(Textauszug)
------
IT-Arbeitsmarkt

Wenn der Headhunter dreimal klingelt

05.05.2008 von Anja Tiedge und Claus G. Schmalholz
Der IT-Branche fehlen Tausende Berufseinsteiger und erfahrene Experten. Gute Zeiten also für die Computer-Spezialisten: Sie können sich ihre Jobs aussuchen.

Das Angebot, das ein Headhunter Lutz Buchholz (41) am Telefon machte, war lukrativ: "Ich kann ihnen einen 200.000-Euro-Job bei einem bekannten IT-Unternehmen anbieten, der Standort ist in Südfrankreich bei Nizza." Doch der Ingenieur für Nachrichtentechnik lehnte lässig ab. Er hatte keine Lust, mitsamt der Familie nach Frankreich umzuziehen.

Kurz danach kam wieder ein Angebot. Diesmal lockte ein Plus von 50 Prozent beim Gehalt, allerdings mit einem variablen Gehaltsanteil von ebenfalls 50 Prozent. Buchholz schlug das Angebot erneut aus.
------
(Bereitgestellte Einträge)
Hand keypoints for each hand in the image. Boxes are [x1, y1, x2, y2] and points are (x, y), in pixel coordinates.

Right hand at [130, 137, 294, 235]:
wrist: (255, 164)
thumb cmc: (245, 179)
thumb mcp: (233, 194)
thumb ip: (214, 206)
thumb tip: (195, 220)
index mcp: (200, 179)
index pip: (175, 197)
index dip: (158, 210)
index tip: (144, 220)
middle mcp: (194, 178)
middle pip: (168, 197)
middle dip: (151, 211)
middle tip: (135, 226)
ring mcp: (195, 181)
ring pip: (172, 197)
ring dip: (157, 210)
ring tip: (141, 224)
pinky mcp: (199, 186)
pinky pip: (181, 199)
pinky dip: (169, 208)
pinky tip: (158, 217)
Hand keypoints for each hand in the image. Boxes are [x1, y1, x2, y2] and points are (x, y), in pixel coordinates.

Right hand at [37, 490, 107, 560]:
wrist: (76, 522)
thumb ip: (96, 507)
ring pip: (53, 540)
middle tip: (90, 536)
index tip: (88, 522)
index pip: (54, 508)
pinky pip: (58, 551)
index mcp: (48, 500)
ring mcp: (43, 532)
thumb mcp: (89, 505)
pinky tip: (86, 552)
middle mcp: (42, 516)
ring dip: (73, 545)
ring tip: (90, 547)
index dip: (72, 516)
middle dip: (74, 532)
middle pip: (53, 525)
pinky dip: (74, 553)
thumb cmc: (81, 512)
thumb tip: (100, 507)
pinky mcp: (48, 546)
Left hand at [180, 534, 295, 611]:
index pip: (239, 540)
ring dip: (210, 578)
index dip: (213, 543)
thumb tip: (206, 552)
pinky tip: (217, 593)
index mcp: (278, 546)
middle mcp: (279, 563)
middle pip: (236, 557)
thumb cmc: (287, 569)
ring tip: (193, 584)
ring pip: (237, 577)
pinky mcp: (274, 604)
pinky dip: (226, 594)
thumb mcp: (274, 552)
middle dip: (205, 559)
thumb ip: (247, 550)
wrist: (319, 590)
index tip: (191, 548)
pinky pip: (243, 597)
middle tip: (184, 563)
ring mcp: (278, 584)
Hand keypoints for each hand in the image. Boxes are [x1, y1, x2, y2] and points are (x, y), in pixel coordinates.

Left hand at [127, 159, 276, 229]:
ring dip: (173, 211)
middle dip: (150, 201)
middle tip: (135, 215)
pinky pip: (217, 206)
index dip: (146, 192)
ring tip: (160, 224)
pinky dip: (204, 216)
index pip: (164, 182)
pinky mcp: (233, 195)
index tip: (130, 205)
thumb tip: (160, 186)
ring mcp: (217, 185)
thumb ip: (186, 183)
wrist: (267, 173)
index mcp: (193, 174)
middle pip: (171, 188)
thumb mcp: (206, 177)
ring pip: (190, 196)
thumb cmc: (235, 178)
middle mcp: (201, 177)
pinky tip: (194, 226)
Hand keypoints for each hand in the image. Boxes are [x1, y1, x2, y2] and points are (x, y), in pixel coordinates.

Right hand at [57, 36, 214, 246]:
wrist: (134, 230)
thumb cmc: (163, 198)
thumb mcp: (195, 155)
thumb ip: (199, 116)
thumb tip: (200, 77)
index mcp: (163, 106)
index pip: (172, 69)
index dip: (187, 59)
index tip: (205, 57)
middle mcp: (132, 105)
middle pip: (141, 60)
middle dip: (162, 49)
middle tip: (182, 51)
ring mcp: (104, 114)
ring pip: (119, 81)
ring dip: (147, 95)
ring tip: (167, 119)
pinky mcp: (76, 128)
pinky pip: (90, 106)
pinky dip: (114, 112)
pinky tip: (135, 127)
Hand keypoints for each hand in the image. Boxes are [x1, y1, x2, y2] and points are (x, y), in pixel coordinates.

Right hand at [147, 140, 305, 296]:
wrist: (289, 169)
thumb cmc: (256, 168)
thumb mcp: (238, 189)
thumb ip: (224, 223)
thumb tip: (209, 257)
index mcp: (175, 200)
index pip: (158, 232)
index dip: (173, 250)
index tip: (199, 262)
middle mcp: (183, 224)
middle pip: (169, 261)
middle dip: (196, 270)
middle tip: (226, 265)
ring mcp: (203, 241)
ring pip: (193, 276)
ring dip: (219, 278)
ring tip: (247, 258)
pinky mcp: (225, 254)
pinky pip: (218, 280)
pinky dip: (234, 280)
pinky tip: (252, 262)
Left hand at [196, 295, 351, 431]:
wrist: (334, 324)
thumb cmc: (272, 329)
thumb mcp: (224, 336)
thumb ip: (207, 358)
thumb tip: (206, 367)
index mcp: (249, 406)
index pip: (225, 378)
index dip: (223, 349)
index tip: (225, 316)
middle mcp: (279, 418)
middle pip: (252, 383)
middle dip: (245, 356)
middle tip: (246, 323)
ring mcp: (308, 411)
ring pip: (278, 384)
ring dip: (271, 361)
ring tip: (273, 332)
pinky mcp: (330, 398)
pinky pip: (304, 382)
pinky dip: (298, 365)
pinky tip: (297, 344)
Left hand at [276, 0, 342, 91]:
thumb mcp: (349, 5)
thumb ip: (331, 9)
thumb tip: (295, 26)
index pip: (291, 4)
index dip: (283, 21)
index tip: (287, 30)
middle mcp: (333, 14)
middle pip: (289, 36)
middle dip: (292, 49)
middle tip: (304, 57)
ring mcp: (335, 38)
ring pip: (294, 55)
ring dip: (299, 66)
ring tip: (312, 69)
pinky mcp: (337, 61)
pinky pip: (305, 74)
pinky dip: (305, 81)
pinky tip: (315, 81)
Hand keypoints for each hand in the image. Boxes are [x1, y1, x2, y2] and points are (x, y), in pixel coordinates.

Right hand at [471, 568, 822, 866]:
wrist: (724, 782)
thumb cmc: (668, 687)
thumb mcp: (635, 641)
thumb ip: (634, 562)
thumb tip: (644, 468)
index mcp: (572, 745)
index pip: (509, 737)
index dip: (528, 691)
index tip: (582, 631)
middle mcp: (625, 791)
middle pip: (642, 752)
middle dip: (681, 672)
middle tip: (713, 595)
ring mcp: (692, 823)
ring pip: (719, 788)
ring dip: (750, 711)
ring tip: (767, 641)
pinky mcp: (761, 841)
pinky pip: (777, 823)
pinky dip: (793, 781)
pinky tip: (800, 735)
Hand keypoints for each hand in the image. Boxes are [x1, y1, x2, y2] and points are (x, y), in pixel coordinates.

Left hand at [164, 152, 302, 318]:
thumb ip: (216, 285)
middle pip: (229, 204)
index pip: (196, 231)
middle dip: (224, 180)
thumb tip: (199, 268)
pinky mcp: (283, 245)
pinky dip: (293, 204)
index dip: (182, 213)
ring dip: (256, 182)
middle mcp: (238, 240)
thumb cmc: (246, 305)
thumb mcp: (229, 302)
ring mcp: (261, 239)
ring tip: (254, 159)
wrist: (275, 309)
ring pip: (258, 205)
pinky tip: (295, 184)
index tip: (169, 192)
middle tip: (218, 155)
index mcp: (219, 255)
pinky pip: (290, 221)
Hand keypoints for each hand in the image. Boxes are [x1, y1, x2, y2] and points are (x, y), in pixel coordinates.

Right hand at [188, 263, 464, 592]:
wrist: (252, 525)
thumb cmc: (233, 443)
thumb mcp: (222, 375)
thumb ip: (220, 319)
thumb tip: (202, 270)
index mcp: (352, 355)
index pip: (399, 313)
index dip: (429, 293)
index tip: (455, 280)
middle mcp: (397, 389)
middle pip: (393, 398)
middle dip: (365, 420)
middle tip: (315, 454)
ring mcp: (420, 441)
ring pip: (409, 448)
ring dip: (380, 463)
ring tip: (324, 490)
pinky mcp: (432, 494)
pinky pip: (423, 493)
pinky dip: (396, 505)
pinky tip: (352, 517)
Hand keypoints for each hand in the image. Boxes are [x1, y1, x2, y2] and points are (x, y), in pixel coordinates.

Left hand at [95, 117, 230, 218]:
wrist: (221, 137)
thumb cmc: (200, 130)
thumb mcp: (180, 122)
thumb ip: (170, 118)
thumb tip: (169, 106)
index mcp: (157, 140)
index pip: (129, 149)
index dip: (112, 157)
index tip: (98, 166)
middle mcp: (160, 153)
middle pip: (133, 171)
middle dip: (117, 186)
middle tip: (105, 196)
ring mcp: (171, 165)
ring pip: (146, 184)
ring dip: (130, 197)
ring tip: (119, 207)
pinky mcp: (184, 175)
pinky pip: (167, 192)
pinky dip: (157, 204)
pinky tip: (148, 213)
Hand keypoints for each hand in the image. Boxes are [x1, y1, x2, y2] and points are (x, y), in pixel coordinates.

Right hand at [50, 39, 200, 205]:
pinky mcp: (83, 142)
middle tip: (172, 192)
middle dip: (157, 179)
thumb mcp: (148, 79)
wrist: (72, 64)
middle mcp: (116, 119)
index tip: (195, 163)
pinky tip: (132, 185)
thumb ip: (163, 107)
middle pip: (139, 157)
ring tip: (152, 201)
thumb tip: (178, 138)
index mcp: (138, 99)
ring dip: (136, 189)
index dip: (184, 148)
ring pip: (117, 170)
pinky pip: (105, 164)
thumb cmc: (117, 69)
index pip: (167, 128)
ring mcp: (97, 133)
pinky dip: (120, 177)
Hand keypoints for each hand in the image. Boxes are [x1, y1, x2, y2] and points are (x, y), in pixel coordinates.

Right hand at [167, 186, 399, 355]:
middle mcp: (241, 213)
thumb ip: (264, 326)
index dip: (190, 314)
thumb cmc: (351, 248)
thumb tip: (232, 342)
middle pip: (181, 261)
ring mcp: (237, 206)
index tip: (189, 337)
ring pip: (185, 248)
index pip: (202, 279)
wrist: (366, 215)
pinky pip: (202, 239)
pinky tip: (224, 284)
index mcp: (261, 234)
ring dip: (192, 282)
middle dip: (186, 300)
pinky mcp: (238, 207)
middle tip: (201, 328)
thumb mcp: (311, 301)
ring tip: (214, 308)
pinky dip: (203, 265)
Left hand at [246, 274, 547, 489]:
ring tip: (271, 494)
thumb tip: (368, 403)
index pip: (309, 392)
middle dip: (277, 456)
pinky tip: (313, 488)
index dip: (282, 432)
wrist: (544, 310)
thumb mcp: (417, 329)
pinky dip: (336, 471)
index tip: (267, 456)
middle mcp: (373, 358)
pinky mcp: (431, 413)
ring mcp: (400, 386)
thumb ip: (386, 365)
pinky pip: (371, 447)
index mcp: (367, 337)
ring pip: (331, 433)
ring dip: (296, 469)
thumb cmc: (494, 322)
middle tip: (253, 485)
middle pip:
------
(Zu erledigende Aufgaben)
(a) Beantworte anhand des Artikels zum IT-Arbeitsmarkt die folgenden Fragen:
(i) Wer fehlt der IT-Branche laut dem Vorspann?
(ii) Welchen Beruf hat Lutz Buchholz?
(iii) Wie hoch war der variable Gehaltsanteil beim zweiten Angebot?
(b) Setze bitte den Artikel zum IT-Arbeitsmarkt nach seinem letzten Satz fort.

(Antworten je Aufgabe)
(a)
(i) Tausende Berufseinsteiger und erfahrene Experten.
(ii) Er ist Ingenieur für Nachrichtentechnik.
(iii) 50 Prozent.

(b)
Wichtiger war dem IT-Experten der "Wohlfühlfaktor". Buchholz wollte zwar aus dem Vertriebsjob bei EMC, einem der größten Unternehmen für Datenspeichertechnologie, aussteigen. Er wollte aber nicht den nächstbesten Job annehmen. Er suchte eine neue Aufgabe in der praktischen Umsetzung von IT-Projekten und ein Unternehmen, das ihm einen sicheren Arbeitsplatz für die nächsten zehn bis 15 Jahre bieten konnte. Diesen Job fand er schließlich über einen Personalberater bei Netapp, einem Unternehmen für Daten-Management. Hier berät er Großkunden bei der Installation von IT-Systemen zur Speicherung und Sicherung von Geschäftsdaten. Sein erfolgsabhängiger Gehaltsanteil beträgt 20 Prozent, für Buchholz genau das richtige Maß an monetärer Motivation.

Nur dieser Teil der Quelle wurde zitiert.